Passage to read
☆ ☆ ☆
- Directed by: Stavros Kazantzidis
- Written by: Stavros Kazantzidis
- Produced by: Ann Darrouzet
- Starring: Naveen Andrews Miranda Otto Noah Taylor Hugo Weaving Ben Mendelsohn Kimberley Davies
- Cinematography: Laszlo Baranyi
- Edited by: Ken Sallows
- Music by: Martin Lubran, David Bowers
- Distributed by: NewVision (Australia); Beyond (international)
- Release date: 1997;
- Running time: 94 minutes
- Country: Australia
- Language: English
- Budget: A$2.4 million
- Box office: A$519,573 (Australia)(Australia)

= True Love and Chaos =

True Love and Chaos is a 1997 Australian film directed by Stavros Efthymiou. It is a road movie.

Efthymiou managed to get the film funded on the basis of the success of Love and Other Catastrophes.

True Love and Chaos is a warm and humorous story of human fallibilities, a young woman's rite of passage, familial ties, and the on-going search for simple and pure relationships.

==Plot==
Mimi (Miranda Otto), a twenty-something backing singer with a country band and waitress, is returning home to make peace with her mother who lives in Perth, and hopefully get her to tell her the name of her father. Mimi wants her boyfriend Hanif (Naveen Andrews), to accompany her, but he procrastinates. Though he clearly cares for her, he also fears commitment.

Hanif becomes involved in a drug theft masterminded by his lovesick junkie friend, Dean (Noah Taylor), who has been attracted to his violent brother’s girlfriend, Ariel (Kimberley Davies). Together Hanif and Dean steal a cache of drugs from Dean’s brother, Jerry (Ben Mendelsohn). Hanif and Dean escape Melbourne by joining Mimi on her journey westwards. Hanif concocts half-truths and keeps Mimi oblivious to the stolen drugs. Mimi shows obvious signs of being pregnant, but Hanif is slow to understand. Jerry learns Hanif and Dean's destination and sets out in hot pursuit, with hatred in his heart and a gun in his pocket, purchased from a marina security guard, Crazy Craig (Hung Le).

On the road Mimi meets Morris (Hugo Weaving), a charming cynic and alcoholic bearded singer in the Leonard Cohen/Nick Cave style who has ended up in a cover band. Morris joins them, despite Hanif's resentments. Mimi tells Morris that she has never known her father and had left home because her mother refused to disclose anything about him. Mimi also tells Morris that she believes, "If you're good, good things will happen to you." Morris encourages Mimi to take her singing seriously. Hanif becomes jealous of their growing friendship. Hanif is also disturbed to discover that Dean has been unable to shake his drug habit.

In a small town Mimi wins a karaoke singing competition. Morris makes a pass at Mimi. This upsets and confuses her. As the foursome drive towards Perth, Jerry suddenly appears and attempts to run them off the road. Mimi is furious and demands to know the truth. Dean confesses to stealing Jerry's drugs. Mimi has had it with Hanif. She tells him that it's over between them. Hanif finally realises that Mimi is pregnant.
☆ ☆ ☆
Supplied data

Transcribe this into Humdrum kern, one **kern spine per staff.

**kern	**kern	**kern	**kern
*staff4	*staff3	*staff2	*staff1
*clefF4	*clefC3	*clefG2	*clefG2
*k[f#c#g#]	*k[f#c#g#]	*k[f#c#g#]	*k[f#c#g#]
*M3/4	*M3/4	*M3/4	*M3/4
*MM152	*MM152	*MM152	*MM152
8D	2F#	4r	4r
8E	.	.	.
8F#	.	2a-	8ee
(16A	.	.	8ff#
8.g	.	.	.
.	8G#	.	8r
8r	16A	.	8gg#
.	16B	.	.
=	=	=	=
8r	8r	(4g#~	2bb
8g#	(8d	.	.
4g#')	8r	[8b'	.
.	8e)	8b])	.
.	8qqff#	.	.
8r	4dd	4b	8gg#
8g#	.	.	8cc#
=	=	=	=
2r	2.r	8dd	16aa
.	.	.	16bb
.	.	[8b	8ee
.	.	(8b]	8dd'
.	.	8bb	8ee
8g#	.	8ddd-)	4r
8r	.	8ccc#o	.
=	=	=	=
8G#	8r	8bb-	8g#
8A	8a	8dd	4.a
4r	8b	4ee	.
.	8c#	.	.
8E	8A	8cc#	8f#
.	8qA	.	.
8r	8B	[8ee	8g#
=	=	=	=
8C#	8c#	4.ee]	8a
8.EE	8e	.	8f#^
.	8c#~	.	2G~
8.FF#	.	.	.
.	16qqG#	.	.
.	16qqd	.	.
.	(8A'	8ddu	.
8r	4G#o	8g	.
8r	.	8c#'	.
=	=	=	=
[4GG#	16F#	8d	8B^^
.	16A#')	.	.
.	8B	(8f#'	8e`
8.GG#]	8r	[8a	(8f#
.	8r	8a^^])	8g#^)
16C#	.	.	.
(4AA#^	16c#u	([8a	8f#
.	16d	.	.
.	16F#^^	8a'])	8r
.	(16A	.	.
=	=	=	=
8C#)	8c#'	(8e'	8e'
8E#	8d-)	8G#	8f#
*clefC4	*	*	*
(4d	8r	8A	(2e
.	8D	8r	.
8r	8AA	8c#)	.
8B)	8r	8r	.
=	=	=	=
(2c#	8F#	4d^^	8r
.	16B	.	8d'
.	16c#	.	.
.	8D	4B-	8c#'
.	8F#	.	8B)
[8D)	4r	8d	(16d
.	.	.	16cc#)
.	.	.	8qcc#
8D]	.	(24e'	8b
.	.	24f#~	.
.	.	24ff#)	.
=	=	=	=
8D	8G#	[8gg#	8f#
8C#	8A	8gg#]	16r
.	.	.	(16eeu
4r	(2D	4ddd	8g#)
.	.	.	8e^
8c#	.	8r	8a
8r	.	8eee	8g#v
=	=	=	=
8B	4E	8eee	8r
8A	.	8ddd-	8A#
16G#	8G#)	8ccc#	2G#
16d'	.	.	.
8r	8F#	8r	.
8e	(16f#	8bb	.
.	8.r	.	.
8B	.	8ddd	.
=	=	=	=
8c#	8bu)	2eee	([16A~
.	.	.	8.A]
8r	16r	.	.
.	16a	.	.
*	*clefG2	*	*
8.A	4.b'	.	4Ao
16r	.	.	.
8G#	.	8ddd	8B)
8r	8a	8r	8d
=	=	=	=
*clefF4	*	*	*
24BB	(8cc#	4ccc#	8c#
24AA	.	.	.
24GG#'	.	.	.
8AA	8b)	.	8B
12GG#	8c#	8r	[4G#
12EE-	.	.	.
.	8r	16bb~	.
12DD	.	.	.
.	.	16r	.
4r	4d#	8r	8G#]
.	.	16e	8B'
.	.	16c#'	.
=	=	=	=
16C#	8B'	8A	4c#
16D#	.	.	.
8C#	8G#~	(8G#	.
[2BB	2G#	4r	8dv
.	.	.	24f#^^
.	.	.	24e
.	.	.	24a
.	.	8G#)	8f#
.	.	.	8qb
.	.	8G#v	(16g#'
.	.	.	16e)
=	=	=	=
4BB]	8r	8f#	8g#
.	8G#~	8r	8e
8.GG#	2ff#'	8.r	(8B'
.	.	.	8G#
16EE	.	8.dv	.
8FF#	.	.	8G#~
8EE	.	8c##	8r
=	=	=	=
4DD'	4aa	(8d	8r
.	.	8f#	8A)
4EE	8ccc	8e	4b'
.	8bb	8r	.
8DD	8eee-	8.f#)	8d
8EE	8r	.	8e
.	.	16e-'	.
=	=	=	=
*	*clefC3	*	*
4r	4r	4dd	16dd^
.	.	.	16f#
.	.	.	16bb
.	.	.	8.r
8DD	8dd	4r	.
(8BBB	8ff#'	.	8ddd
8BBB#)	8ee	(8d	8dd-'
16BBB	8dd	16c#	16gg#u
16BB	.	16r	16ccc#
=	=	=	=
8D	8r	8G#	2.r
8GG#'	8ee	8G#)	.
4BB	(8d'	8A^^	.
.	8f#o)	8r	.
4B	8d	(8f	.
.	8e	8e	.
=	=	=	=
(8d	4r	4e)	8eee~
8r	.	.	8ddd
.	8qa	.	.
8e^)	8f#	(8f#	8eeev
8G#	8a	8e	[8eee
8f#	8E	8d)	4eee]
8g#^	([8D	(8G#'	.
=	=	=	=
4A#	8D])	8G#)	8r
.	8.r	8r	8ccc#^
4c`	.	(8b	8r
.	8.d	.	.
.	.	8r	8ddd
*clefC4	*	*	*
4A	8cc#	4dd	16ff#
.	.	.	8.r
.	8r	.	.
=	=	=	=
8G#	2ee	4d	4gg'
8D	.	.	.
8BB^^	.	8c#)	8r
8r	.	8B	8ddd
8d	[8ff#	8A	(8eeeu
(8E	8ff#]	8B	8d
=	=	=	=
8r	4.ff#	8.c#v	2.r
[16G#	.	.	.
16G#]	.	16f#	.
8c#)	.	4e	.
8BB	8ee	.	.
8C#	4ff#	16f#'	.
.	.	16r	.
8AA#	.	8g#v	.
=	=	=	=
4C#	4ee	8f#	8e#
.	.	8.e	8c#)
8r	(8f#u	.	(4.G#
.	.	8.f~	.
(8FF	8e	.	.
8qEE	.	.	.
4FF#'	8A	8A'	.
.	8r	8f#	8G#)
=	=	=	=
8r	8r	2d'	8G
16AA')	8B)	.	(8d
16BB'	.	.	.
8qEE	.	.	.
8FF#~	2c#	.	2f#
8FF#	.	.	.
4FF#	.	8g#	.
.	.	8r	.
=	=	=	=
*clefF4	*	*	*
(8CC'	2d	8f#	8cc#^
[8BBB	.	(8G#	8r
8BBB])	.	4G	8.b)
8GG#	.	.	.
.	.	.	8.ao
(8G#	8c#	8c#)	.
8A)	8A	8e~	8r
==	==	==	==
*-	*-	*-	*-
☆ ☆ ☆
Tasks for this exercise
**1)** Please rewrite the paragraph in the film article that begins "On the road Mimi meets Morris" as a bulleted list that keeps its main facts.
**2)** Summarize the film article in exactly two sentences.
**3)** Translate this sentence from the film article into Spanish: "In a small town Mimi wins a karaoke singing competition."

Solutions to each task
**1)**
- On the road, Mimi meets Morris (Hugo Weaving), a charming, cynical, alcoholic, bearded singer in the Leonard Cohen/Nick Cave style who has ended up in a cover band.
- Morris joins the group despite Hanif's resentment.
- Mimi tells Morris that she has never known her father. She left home because her mother would not tell her anything about him.
- She also tells him she believes, "If you're good, good things will happen to you."
- Morris encourages her to take her singing seriously.
- Hanif grows jealous of their friendship.
- Hanif is also disturbed to find that Dean has not shaken his drug habit.

**2)** True Love and Chaos is a 1997 Australian road movie about Mimi, a young singer and waitress who travels to Perth to make peace with her mother and learn who her father is. Her boyfriend Hanif and his friend Dean, who have stolen drugs from Dean's violent brother Jerry, join her, and Jerry pursues them while the singer Morris joins the trip and Hanif is slow to realize that Mimi is pregnant.

**3)** En un pueblo pequeño, Mimi gana un concurso de canto de karaoke.